What if someone helped killed her? Even so, I don’t owe her anything. We weren’t technically even friends anymore. She’s the one who ditched me. She’s the one who left me alone to battle my first day at high school as a pariah — an outcast. She was the reason I spent ninth grade hiding in an empty classroom eating my lunch. She didn’t push me in the halls. But she did sit and watch while her friends did that without telling them to stop. I don’t owe her, or her memory, anything.
Or do I?
I didn’t return her call. What if she had wanted me to stop her from doing drugs? I let her down.
Right before the bus driver closes the doors, I leap out of my seat and hurtle down the stairs onto the sidewalk.
CHAPTER ELEVEN
By the time the bus pulls away from the curb, I’ve lost him. I search the bodies across the street.
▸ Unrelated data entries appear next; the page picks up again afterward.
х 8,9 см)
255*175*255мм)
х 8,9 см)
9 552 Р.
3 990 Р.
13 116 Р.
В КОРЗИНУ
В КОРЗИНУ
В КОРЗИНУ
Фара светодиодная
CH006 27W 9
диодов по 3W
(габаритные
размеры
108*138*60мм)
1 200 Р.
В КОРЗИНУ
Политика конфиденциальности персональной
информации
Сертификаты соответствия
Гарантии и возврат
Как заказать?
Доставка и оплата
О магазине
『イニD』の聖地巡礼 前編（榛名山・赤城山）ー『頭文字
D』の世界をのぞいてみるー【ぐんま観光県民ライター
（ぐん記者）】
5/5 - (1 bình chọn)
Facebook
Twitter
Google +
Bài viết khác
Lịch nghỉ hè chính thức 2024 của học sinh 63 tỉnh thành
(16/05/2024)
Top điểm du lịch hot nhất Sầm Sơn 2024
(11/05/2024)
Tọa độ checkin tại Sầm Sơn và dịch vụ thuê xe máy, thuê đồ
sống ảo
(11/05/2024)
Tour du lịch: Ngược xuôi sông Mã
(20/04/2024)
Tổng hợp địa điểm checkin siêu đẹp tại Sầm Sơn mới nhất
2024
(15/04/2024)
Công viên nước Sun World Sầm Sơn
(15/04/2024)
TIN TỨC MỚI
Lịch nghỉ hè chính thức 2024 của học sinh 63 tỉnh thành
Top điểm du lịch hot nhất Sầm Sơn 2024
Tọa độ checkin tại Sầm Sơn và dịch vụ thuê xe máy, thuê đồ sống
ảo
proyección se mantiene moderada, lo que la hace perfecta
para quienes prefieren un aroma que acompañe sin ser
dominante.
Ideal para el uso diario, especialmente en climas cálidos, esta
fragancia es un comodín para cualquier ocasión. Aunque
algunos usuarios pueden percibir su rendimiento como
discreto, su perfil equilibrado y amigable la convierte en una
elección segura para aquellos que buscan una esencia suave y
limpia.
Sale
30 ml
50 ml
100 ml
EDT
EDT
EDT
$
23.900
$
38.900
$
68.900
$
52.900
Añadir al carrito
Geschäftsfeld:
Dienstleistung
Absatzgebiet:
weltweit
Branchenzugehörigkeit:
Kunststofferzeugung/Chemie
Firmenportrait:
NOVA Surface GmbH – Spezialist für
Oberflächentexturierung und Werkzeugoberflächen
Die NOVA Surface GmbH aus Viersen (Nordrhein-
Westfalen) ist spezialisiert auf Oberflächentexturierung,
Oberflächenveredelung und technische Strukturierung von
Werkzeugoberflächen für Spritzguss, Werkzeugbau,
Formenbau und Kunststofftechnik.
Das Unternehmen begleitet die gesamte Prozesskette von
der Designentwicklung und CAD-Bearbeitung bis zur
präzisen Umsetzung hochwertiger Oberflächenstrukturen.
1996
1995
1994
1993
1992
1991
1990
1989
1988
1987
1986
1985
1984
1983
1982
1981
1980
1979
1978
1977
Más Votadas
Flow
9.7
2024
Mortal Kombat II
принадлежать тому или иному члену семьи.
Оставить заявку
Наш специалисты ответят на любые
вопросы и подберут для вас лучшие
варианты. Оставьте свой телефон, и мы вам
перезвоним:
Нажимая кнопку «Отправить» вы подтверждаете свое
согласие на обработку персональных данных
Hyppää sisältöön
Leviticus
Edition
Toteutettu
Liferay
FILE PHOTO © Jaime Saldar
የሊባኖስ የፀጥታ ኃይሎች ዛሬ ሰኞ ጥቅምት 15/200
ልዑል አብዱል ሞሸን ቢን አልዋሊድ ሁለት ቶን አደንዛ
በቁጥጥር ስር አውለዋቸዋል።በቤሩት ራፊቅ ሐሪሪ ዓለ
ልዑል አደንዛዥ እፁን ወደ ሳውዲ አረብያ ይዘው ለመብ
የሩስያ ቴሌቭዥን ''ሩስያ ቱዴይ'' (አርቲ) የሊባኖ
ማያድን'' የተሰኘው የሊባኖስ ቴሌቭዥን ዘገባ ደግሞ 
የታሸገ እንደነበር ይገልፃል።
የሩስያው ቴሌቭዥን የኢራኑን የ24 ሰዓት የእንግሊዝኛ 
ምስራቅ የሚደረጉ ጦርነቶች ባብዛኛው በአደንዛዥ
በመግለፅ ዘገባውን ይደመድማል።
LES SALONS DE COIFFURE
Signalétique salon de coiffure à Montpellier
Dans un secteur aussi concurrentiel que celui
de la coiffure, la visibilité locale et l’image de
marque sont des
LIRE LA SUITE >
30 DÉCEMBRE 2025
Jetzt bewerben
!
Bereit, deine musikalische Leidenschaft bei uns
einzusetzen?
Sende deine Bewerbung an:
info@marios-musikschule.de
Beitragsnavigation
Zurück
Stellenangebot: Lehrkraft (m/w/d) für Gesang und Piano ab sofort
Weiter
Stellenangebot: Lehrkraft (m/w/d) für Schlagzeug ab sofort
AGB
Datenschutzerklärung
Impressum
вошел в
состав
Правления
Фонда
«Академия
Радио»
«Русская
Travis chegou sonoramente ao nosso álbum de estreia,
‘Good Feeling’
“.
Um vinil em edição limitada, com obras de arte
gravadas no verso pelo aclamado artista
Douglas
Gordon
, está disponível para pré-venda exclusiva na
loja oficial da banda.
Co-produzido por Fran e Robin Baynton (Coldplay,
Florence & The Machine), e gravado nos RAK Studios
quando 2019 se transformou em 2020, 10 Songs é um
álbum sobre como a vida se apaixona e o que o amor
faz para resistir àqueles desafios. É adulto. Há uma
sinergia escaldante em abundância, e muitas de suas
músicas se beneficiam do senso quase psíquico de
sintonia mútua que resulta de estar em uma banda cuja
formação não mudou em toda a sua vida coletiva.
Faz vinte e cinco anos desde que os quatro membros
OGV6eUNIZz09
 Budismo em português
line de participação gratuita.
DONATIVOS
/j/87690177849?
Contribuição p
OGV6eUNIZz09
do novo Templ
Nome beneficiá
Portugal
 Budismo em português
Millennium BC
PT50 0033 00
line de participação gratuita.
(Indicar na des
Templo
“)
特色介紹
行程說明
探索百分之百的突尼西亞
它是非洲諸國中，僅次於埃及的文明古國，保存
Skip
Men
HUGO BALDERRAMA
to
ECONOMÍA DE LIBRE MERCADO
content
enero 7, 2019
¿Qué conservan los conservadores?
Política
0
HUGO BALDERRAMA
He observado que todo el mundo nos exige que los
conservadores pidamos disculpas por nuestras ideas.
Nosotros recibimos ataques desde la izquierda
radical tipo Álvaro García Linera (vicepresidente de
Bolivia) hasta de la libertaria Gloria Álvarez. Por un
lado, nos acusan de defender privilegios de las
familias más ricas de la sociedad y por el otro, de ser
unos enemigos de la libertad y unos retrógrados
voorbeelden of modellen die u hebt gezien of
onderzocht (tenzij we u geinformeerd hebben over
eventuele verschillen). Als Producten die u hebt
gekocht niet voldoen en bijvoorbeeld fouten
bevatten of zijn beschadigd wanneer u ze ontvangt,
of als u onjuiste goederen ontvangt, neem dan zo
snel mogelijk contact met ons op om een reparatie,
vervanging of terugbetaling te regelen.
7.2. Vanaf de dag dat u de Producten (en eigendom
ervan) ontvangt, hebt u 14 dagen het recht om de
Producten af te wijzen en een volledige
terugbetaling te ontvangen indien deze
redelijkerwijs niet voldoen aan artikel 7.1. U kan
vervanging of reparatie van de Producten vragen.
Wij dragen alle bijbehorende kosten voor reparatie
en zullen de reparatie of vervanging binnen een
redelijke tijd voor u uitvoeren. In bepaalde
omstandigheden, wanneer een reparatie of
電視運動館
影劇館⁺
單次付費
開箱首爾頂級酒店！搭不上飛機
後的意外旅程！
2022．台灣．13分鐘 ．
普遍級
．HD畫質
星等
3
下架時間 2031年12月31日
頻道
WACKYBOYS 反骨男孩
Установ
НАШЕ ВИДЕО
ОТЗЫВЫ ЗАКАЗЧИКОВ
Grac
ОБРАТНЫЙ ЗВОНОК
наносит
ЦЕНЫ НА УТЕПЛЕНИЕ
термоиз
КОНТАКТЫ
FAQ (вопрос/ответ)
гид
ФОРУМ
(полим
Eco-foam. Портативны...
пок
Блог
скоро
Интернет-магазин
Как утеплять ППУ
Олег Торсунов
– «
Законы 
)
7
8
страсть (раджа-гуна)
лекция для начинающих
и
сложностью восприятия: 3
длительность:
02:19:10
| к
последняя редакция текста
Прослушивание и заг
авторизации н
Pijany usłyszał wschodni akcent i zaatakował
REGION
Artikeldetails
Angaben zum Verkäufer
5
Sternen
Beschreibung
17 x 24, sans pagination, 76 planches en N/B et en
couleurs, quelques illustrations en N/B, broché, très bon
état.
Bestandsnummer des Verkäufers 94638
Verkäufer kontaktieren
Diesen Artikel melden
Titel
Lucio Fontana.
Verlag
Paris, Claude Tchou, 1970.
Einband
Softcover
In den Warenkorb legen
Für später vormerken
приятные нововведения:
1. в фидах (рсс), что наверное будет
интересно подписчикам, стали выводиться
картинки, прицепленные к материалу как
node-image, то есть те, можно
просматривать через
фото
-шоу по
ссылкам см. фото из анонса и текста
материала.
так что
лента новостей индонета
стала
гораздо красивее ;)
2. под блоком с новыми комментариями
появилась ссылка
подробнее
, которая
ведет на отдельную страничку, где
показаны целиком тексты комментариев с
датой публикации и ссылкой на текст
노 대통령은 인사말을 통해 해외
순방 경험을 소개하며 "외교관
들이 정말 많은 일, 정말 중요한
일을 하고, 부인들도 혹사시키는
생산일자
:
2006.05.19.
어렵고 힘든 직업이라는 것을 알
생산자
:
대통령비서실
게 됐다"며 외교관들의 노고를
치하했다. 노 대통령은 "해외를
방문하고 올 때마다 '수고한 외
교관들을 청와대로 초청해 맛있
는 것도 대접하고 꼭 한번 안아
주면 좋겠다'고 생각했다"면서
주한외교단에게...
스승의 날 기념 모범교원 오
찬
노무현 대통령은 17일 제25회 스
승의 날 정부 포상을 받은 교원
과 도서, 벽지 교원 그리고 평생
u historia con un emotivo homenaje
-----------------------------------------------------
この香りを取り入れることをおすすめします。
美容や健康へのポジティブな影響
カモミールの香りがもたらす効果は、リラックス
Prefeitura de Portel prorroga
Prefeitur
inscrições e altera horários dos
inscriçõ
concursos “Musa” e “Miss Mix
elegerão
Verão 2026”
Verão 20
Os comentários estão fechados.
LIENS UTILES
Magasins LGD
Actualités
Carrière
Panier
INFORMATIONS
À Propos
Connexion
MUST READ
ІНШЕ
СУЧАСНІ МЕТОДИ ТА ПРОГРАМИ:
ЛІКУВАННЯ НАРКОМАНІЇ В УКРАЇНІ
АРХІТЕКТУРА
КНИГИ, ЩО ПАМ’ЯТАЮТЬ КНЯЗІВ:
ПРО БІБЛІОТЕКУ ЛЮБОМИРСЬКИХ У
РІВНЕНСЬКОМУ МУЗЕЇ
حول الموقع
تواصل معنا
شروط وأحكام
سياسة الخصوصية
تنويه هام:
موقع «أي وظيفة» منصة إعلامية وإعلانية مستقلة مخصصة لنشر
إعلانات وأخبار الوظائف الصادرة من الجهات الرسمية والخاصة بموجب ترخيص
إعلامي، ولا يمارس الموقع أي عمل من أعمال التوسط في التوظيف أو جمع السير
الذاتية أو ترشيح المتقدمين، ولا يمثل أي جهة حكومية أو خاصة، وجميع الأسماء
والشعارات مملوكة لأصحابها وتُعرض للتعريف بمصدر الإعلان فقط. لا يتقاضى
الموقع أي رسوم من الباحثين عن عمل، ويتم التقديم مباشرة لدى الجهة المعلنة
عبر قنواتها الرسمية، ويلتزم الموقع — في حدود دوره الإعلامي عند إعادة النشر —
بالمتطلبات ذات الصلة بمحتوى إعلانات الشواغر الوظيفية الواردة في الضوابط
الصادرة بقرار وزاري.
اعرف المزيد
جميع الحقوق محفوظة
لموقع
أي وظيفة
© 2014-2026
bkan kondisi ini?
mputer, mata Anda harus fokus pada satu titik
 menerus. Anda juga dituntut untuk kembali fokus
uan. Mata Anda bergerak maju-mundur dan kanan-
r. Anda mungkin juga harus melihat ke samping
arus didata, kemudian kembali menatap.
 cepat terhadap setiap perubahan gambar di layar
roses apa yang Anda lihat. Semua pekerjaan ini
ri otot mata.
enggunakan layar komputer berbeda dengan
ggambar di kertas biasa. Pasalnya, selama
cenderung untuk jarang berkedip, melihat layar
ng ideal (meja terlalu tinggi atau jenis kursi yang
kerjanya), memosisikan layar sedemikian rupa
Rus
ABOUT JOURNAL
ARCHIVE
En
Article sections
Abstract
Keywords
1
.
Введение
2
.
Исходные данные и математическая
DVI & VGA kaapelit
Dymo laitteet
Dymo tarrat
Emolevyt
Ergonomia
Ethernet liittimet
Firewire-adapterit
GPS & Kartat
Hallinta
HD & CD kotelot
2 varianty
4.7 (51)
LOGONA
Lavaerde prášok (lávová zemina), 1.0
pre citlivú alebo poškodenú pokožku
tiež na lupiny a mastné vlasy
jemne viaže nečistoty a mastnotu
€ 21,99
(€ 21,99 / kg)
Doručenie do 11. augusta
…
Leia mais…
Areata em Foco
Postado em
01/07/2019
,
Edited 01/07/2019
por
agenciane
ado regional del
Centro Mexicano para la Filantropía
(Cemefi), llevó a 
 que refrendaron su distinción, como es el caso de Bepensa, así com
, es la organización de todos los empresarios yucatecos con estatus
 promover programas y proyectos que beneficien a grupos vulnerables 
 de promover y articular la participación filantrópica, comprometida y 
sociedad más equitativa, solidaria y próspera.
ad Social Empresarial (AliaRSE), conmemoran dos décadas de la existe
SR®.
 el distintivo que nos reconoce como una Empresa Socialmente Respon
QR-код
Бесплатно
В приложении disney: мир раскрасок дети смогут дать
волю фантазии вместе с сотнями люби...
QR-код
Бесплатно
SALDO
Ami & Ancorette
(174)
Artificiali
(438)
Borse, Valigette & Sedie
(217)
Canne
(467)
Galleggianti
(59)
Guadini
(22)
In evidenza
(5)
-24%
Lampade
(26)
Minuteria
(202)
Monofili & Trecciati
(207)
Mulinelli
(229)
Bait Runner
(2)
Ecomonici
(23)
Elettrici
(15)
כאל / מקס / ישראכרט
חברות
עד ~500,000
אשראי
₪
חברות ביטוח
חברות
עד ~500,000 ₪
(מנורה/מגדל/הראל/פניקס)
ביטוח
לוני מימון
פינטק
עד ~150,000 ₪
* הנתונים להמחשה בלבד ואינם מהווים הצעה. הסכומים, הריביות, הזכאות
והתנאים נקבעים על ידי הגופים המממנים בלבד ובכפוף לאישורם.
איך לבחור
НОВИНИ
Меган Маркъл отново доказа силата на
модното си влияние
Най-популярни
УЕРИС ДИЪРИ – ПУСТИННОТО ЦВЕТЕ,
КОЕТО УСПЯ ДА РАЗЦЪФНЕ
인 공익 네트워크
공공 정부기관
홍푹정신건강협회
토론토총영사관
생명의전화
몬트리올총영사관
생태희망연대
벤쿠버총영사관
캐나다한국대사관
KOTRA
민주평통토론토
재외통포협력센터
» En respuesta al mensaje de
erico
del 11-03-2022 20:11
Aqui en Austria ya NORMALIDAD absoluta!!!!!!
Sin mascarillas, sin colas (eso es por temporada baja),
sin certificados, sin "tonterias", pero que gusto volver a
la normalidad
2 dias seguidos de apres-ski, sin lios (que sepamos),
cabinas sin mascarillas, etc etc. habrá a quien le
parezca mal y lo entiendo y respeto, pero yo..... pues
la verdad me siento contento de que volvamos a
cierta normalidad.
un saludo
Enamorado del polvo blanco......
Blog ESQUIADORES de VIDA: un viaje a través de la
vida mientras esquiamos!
Several people are gathered in front of the theater, but the guy is gone.
He can’t have gone far.
As soon as the light turns green, I cross the street, looking for him. I take a step into the road and that’s when I spot him right before he turns onto Lake Street. I shift my bag onto my shoulder and take off, weaving my way through the people on the sidewalk, brushing shoulders and causing a woman to exclaim “Hey!” when I accidentally cut her off in front of the Aveda salon. “Sorry!” I yell over my shoulder but don’t slow my pace.